# YOUR OBJECTIVE
Copy every line of the data that includes the string "Story".

===

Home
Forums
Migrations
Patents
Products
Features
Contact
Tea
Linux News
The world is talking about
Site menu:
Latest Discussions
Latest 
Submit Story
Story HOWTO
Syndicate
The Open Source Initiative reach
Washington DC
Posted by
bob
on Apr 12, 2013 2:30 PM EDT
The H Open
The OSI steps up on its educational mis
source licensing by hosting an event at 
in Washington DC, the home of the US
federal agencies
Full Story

===

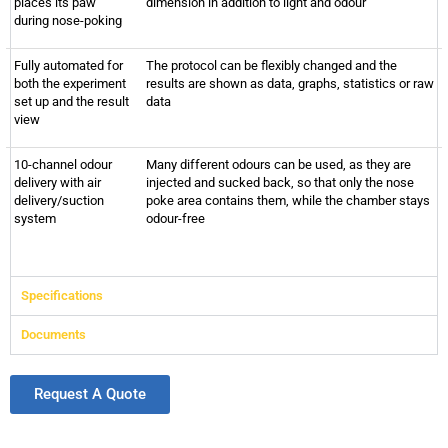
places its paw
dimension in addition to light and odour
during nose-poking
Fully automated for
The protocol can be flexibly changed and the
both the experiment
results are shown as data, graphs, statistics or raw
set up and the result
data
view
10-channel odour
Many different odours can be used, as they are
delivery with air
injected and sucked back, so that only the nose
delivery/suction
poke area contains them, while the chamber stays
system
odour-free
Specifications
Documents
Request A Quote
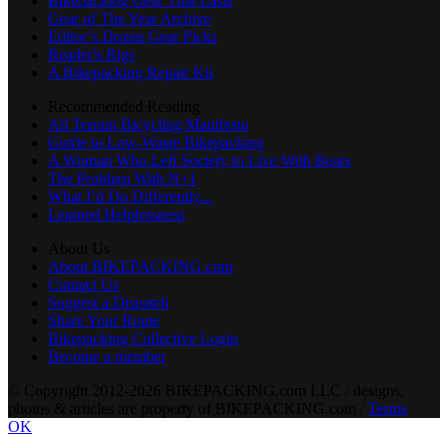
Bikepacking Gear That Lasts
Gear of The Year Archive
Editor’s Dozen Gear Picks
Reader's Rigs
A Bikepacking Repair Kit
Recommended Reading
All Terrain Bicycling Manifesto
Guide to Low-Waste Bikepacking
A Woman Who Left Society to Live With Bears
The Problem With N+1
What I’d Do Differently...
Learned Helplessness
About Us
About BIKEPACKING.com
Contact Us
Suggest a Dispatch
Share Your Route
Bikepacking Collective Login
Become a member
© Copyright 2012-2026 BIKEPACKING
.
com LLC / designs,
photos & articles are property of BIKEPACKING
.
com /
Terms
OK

===

# REPLY
Submit Story
Story HOWTO
Full Story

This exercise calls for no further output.